I "summarized" the problems tied to the automatic generation of data schemas from ontologies in this doc.

@thawkins

"rdf:type": "schema:Person",

the solution proposed in REST API Linked Data Keywords spec uses a similar approach, with a syntax that is keen to OpenAPI 3.0 and code-generation tools that can have issues with : and . in fields

  "type": "string",
 "rdf:datatype": "schema:birthDate"

mixing JSON Schema and XMLSchema can lead to interoperability problems because under the hood they have different data models (e.g. for floating points, ...). This specific case could probably be tackled specifying that a specific JSONSchema string respects specific XMLSchema constraints: (@jdesrosiers hints welcome).

@rob-metalinkage

'@modelReference': geopose.context.jsonld

Referencing json-ld context and type is essentially what REST API Linked Data Keywords does. Instead of @modelReference it uses x-jsonld-context and x-jsonld-type to:

There's a pyscript demo here that generates an RDF out of an annotated JSON Schema. It's very basic, though.

context is lightweight and doesnt need to replicate type information if it can be derived from the schema.

That's correct.

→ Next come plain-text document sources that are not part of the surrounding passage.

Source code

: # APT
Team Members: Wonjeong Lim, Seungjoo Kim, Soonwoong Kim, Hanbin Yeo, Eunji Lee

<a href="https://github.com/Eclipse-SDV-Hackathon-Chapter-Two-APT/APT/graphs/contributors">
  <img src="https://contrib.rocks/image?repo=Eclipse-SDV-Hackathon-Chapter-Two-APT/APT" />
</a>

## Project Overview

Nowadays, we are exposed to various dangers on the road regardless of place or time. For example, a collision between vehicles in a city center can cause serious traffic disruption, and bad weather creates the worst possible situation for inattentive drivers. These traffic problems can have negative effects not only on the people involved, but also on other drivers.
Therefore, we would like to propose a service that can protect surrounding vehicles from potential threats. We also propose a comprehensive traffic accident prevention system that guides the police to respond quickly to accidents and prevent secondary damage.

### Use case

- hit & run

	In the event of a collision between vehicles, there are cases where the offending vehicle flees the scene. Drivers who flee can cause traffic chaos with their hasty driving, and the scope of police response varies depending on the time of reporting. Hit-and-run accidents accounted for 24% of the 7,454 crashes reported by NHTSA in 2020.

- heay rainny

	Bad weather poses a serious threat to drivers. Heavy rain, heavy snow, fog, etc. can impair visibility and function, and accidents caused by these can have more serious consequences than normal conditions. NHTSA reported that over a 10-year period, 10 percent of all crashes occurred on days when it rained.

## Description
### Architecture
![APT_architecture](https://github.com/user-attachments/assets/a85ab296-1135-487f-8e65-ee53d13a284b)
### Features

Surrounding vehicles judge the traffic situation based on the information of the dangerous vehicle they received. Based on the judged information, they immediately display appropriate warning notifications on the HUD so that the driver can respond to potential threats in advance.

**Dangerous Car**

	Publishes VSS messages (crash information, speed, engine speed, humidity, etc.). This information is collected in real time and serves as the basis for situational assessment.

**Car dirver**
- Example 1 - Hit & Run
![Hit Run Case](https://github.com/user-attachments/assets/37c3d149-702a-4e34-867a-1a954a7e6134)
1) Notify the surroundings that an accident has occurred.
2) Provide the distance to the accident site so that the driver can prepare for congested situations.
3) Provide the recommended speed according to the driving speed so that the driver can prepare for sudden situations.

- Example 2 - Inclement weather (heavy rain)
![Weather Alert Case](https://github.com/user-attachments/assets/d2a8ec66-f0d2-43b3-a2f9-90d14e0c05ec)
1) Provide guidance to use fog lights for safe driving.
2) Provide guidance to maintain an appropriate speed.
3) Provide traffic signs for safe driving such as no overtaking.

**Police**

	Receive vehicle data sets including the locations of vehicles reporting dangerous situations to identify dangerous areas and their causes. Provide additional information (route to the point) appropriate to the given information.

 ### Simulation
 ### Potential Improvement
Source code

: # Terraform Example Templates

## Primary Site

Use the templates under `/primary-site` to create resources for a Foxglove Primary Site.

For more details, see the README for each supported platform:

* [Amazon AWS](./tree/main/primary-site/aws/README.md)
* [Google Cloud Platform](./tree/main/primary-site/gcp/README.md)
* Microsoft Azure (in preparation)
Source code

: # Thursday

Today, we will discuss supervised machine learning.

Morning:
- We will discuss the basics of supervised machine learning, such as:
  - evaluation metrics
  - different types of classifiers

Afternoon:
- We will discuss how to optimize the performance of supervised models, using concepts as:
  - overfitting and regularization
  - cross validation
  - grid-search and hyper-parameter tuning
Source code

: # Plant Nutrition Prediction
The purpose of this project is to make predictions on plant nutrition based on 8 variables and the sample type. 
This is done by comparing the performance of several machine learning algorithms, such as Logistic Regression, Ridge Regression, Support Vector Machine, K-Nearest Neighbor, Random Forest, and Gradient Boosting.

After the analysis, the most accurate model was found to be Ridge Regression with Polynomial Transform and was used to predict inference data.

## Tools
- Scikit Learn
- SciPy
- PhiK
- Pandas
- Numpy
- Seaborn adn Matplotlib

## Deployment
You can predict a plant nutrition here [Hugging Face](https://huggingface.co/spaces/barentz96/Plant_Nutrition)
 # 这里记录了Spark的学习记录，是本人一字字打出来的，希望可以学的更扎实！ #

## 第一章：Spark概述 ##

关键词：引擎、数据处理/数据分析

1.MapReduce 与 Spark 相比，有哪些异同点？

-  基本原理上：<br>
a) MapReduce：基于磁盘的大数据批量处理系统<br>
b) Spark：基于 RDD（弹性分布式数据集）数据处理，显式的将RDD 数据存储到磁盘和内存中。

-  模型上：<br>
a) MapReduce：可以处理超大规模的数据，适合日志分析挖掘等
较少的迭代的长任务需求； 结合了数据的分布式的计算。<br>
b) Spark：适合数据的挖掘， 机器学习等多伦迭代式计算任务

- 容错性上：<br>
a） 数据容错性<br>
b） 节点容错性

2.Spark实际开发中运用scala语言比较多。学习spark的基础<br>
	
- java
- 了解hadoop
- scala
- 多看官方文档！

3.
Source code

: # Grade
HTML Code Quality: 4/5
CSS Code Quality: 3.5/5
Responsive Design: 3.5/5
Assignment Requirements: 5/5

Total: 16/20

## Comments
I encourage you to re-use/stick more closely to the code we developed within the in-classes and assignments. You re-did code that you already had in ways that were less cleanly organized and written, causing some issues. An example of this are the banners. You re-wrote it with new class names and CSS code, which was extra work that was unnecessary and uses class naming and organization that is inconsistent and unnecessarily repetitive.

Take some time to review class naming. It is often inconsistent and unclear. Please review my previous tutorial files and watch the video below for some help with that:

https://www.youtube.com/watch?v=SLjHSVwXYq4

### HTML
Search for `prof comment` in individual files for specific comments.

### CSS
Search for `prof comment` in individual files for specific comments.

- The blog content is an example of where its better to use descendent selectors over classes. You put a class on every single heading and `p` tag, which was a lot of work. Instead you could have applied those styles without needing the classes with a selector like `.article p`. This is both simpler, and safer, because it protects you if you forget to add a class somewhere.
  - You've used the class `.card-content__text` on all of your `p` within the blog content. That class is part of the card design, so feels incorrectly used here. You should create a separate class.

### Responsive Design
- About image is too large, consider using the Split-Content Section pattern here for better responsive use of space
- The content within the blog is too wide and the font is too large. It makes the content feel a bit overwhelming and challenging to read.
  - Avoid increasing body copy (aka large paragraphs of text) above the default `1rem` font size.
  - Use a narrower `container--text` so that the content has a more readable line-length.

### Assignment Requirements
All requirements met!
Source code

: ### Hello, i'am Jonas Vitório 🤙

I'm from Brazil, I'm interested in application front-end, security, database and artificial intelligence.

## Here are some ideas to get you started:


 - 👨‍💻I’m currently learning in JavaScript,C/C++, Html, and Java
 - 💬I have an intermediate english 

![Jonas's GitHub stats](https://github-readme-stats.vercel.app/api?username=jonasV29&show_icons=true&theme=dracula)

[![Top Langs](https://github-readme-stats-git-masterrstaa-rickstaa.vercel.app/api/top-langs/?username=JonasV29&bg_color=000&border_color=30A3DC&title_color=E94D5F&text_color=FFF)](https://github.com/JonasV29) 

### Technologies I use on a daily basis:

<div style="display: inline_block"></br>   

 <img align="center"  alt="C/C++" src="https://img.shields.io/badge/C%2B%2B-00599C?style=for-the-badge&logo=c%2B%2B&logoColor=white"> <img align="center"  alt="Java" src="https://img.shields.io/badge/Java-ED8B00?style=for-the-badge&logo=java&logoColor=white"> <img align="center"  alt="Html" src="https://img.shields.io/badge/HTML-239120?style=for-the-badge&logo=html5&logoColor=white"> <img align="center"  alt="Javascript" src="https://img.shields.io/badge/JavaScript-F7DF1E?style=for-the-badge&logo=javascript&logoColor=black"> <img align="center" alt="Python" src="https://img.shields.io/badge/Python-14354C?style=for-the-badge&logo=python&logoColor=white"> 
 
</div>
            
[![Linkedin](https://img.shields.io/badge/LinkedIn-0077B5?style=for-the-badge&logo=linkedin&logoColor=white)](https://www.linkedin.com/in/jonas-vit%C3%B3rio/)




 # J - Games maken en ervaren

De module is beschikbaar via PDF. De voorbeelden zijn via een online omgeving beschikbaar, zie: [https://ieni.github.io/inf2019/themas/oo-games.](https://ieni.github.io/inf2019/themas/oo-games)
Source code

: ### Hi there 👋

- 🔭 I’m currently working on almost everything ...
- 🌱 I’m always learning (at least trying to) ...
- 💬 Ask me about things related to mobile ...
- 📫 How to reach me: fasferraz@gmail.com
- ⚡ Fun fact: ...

The JSON-LD type is a semantic type, since validation information should be only inferred from JSON Schema

Feel free to comment the documents / repos!

rob-metalinkage commented 1 year ago

@ioggstream we have implemented your suggestion to use c-json-ld context and have been working on a complete CI/CT/CD approach to define reusable building blocks for APIs that couple schemas and contexts and support validation of examples, and conformance validators for implementations. Will post links shortly.